The educational effort, which the Food Allergy & Anaphylaxis Network (FAAN) launched in 1998, is essential. According to FAAN, about 15 million Americans have food allergies, double the amount of people who had the medical condition at the start of NC FACES, which now includes more than 350 local families. Children with food allergies often face the pain of bullying and sting of exclusion, and some lose their lives from accidental exposure to allergens.
I am thrilled that NC FACES has helped my family navigate food allergies since Joseph, now 9, was a year old.
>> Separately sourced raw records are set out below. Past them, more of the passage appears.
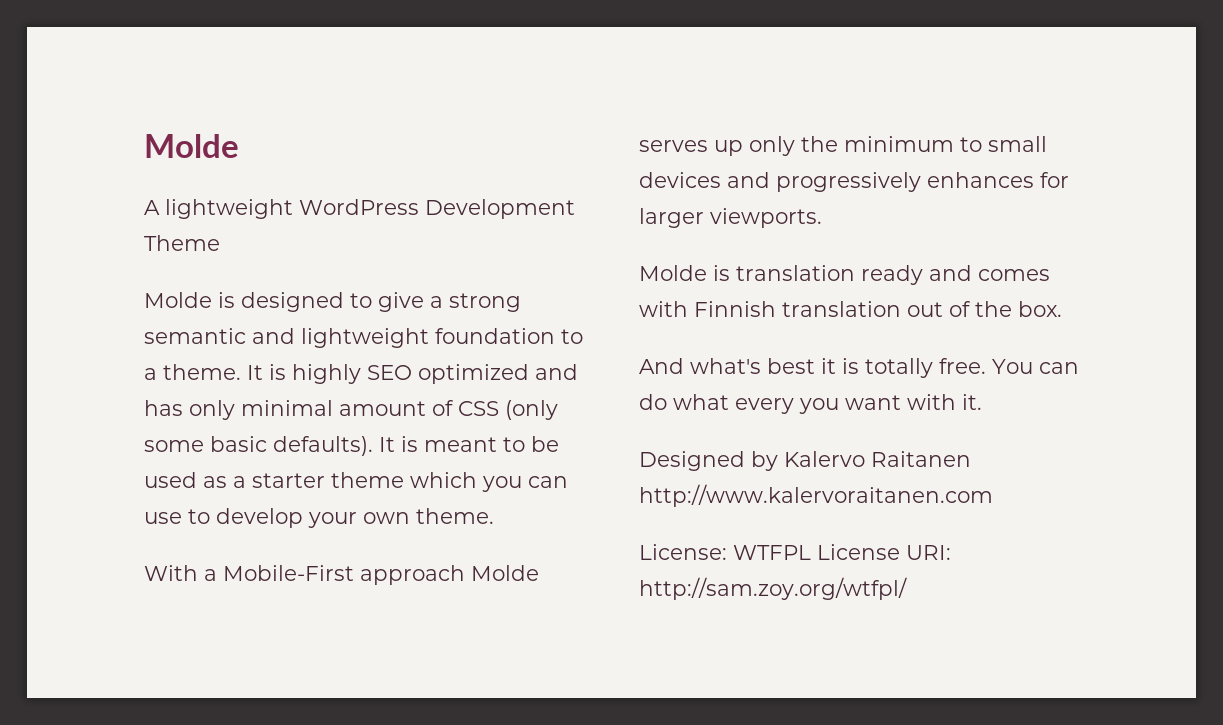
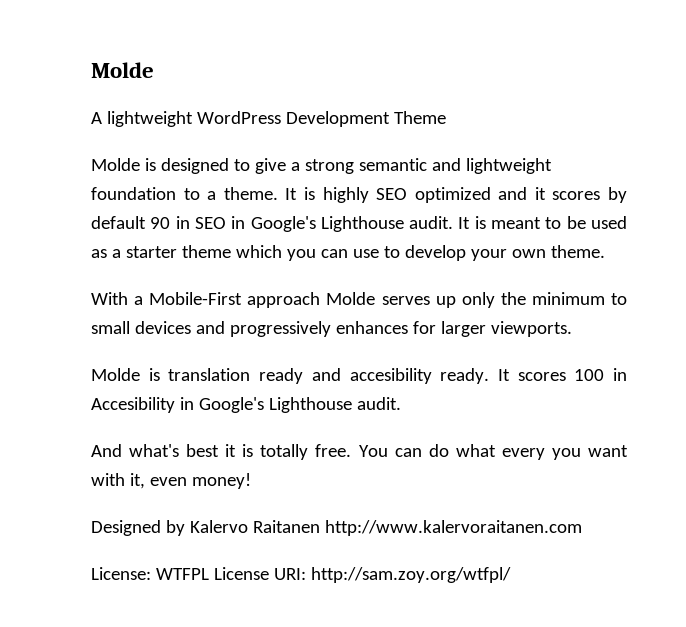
[144,400,558,420] [144,436,373,456] has only minimal amount of CSS (only some basic defaults). -> [534,187,627,203] [91,216,454,232] it scores by default 90 in SEO in Google's Lighthouse audit.
[978,269,1050,281] [639,301,1062,317] comes with Finnish translation out of the box. -> [349,368,627,384] [91,397,401,413] accesibility ready. It scores 100 in Accesibility in Google's Lighthouse audit.
[962,394,982,410] it. -> [129,473,251,489] it, even money!

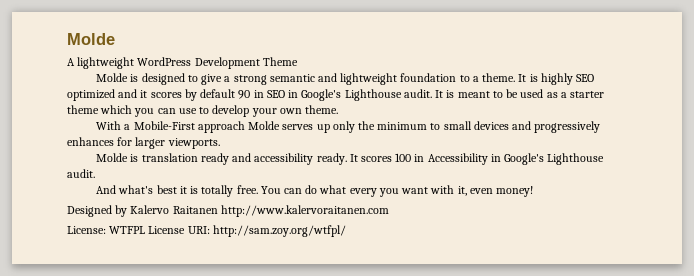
[349,368,432,384] accesibility -> [254,153,314,165] accessibility
[91,397,175,413] Accesibility -> [427,153,488,165] Accessibility

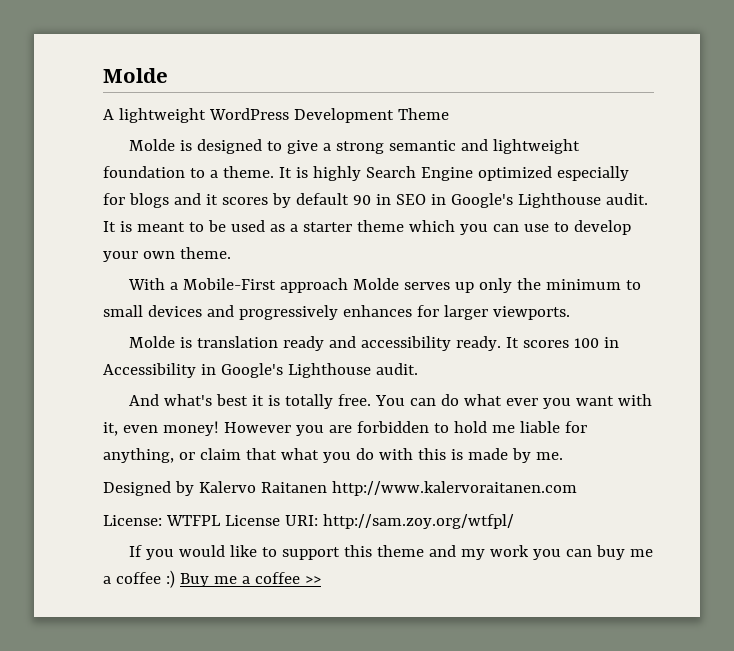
[576,74,595,82] [67,89,115,101] SEO optimized -> [365,166,629,181] [103,193,169,208] Search Engine optimized especially for blogs
[349,188,377,197] every -> [505,398,538,406] ever
(534, 191) none -> [223,421,587,436] [103,448,563,463] However you are forbidden to hold me liable for anything, or claim that what you do with this is made by me.
(346, 231) none -> [128,545,653,560] [103,570,321,588] // If you would like to support this theme and my work you can buy me a coffee :) Buy me a coffee >>

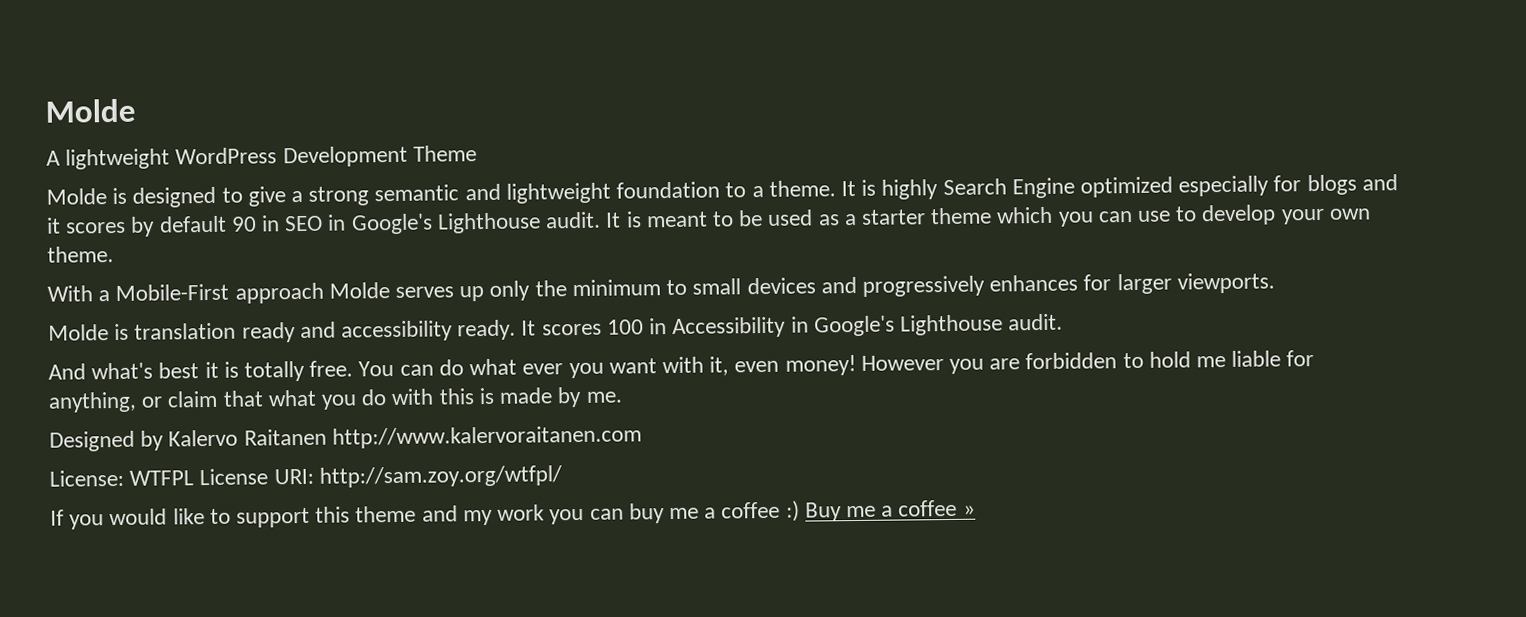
[304,576,321,584] >> -> [962,505,976,516] »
I found other families in the area who understand the fear when my son has a reaction, can commiserate with me when my son’s life-threatening allergies are not taken seriously, laugh about my initial attempts to bake edible allergen-free treats, and compare notes on which brands of food might be safe.
Thanks to NC FACES, Joseph has had a blast at many activities, such as food-free Easter egg hunts and Halloween parties, a concert with allergy musician Kyle Dine and Durham Bulls baseball games in a peanut-free section.
And I have been able to hear scientists discuss inspiring research, some of which is happening in the Triangle. The annual FAAN Walk for Food Allergy in the area gives Joseph another chance to see that he is not alone while helping to make a difference. Local walk participants have raised more than $100,000 during the past three years to support research and awareness, Youngberg said.
As long as there is no cure for food allergies, groups like NC FACES play a vital role in supporting food-allergic families like mine and helping to raise awareness.
Wendy Mondello is a freelance writer who lives in Morrisville.